#### [ページ抜粋]
= = =

ジョンの人格までを変えてしまった、その日本女性は、当時、観た映画『LET IT BE』の中ではさながらジョンを自在に操る魔法使いのように見えたほど。そう。大好きなビートルズを解散させた張本人として。

 

確かに。「そんな考え方はおかしい」と、今なら当たり前のように思えることも、昭和の日本の片隅に住む、ただただビートルズが大好きだったひとりの中学生が、恋すら一度もしたことがなかった中学生が、オノ・ヨーコに対してそういう感情を持ってしまったとしても別に間違いじゃなかったはずうーん。ろくな情報もない時代に感情だけが盲信し、猛進してしまっていたのだから。

 

音譜1968年にリリースされた通称ホワイト・アルバムと呼ばれている2枚組のアルバム『The Beatles』の、アナログA面6曲目『The Continuing Story Of Bungalow Bill』では中盤くらいからオノ・ヨーコのボーカルが入ってくる。因みに。意外にもポールはこの曲を気に入っていたらしい。

 

📷️事実上、ジョンとヨーコ、二人のデビュー・アルバム。1968年にリリースされた『未完成作品第1番:トゥー・ヴァージンズ』【Unfinished Music No.1:Two Virgins。アルバムのために撮られたメイン写真は正面からのNAKIDなショットなのでUPできないから裏ジャケの方を。あまり美しいとは思い難いヌードだけど、二人の精神は自由で美しいと思うな。

 

 📷️そして、1969年3月に結婚式を挙げたジョンとヨーコが(ヨーコは2月に前の夫、映像作家アンソニー・コックスとの離婚が成立したばかりだった)同年にリリースした『Wedding Album』。この時期のジョンとヨーコのアルバムはどれも、ちゃんと向き合って聴くには正直、しんどい(というより聴けない。或いは聴く気が起こらない)。だけど。すべてが二人の主張であり、活動であり、コンセプチュアルなアートであり、パフォーマンスだったのだもぐもぐフムフム

 

音譜一応、ちゃんと聴くことができる(例え聴けない人がいたとしても、それはそれで何の問題もないイヒ)、この時期の二人の音楽活動を象徴するような曲。ビートルズの『ホワイトアルバム』のアナログ2枚目のD面5曲目に収録されているミュージック・コンクレート(具体音楽)『レボリューションNo.9』を。こんな実験音楽がビートルズのオリジナルアルバムに収録されていること自体が驚きだよね(ビートルズのすべての曲の中の人気投票なら、ワースト1じゃないかなえー?)

 

📷️1969年。当時、激化していたベトナム戦争を背景にして。アムステルダムのヒルトンホテルの一室に世界各国のプレスを招待し、約一週間にわたって、ベッドの中から反戦や非暴力を訴えるというパフォーマンス「ベッド・イン」が繰り広げられた。

= = =

#### [提示された記録]
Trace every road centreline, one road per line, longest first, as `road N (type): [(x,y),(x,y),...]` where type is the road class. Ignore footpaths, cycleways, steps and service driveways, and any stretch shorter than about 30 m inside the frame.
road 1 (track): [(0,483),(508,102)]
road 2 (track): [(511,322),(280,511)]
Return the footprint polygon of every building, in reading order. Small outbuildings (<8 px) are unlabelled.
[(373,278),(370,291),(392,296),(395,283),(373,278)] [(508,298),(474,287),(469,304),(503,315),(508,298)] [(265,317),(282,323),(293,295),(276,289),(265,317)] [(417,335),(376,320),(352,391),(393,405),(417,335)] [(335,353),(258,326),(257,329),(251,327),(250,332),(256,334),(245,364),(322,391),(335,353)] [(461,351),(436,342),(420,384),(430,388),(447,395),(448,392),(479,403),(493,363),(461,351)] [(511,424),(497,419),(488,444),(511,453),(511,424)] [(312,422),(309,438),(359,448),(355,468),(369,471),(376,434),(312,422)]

= = =

#### [課題一覧]
**a.** 記録の中から「road」という文字列を含む行をすべて特定し、一字一句そのまま書き写してください。大文字と小文字は区別します。
**b.** ジョンとヨーコについての文章を、最後の文に続けて書き進めてください。

#### [課題の解答]
**a.**
Trace every road centreline, one road per line, longest first, as `road N (type): [(x,y),(x,y),...]` where type is the road class. Ignore footpaths, cycleways, steps and service driveways, and any stretch shorter than about 30 m inside the frame.
road 1 (track): [(0,483),(508,102)]
road 2 (track): [(511,322),(280,511)]

**b.**
 

音譜同月にヨーコと共に平和活動パフォーマンス「ベッド・イン」を行った後の翌月4月に、とても性急にポールを召集し(ジョージリンゴは都合が付かなかった)、ジョンとポールの二人だけで録音し、シングルとしてリリースされた曲『ジョンとヨーコのバラード』【The Ballad Of John And Yoko】。今回の僕の記事のテーマ曲でもある。

 

 今考えれば。ジョンとヨーコのためのような曲にポールが全面的に協力してビートルズの曲として発表していることを考えれば(ポールがジョンに対する友好を示した、とも言えるけど)、ヨーコがビートルズの調和を乱していたようにはあまり思えないんだよねうーん

 

📷️同じ年の1969年12月15日、ジョンとヨーコはロンドンで行われたユニセフ主催の「ピース・フォー・クリスマス」コンサートに出演し、同時にニューヨークのタイムズスクエアなど世界11都市で一斉に「WAR IS OVER! IF YOU WANT IT Happy Christmas From John & Yoko 」というクリスマス・メッセージが書かれた看板を設置するとともに、『WAR IS OVER ! 』と書かれたポスターを貼り出したり新聞広告を出したりなどの平和キャンペーンを行った。

 

音譜1970年に制作・リリースされたジョンのファースト・ソロ・アルバム『ジョンの魂』から。自らの生い立ちや過去と決別するような壮絶な心の叫び『Mother』を。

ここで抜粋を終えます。